* **What to do**
How many lines of the records below contain the string "yang"? Case counts. Reply with the number alone.

(Dataset entries)
········
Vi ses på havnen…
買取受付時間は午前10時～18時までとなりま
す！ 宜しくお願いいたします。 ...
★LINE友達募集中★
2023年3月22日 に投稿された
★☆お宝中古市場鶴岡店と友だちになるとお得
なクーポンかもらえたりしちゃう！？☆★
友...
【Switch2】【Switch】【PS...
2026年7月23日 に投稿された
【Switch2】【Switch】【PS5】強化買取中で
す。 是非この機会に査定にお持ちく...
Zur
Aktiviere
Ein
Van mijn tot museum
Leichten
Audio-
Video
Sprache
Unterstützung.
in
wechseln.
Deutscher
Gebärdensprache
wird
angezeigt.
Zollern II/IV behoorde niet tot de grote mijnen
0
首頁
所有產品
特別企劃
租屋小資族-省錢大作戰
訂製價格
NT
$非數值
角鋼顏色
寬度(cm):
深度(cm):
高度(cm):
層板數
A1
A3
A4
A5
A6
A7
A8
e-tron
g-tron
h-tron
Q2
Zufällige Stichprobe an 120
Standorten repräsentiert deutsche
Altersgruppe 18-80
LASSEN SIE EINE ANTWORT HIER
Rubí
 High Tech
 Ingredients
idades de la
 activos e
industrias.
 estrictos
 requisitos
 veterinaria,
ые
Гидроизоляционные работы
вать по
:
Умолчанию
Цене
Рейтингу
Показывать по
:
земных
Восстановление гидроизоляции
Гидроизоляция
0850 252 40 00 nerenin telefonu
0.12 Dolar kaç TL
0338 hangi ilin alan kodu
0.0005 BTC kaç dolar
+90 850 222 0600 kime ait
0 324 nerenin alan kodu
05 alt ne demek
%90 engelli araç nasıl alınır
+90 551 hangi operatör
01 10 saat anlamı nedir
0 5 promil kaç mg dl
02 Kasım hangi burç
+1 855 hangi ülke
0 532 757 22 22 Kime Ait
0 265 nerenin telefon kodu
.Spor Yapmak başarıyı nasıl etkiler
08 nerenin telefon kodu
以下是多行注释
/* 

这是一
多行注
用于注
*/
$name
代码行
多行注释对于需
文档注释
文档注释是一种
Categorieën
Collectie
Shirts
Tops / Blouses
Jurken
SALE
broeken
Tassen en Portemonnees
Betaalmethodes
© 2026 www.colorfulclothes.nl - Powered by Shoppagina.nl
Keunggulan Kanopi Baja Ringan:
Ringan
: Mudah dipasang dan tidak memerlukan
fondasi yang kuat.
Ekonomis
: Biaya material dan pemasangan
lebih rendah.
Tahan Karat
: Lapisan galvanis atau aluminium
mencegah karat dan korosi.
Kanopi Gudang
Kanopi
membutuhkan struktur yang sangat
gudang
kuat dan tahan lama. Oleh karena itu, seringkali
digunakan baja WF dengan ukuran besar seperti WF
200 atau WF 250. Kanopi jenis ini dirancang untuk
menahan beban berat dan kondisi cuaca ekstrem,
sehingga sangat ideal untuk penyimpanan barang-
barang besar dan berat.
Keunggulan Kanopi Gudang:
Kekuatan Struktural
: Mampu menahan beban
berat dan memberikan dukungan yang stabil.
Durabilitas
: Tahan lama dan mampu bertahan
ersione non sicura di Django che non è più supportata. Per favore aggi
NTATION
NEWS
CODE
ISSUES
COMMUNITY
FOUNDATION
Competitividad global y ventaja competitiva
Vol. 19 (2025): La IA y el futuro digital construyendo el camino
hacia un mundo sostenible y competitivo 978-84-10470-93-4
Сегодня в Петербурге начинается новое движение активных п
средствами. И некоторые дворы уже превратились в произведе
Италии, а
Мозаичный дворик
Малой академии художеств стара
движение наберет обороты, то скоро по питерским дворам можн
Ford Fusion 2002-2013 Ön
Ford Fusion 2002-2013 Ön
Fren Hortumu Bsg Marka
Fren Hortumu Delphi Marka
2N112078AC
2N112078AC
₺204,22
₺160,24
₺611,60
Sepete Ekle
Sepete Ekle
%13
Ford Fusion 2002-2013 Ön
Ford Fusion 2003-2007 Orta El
········
* **Output of the task**
3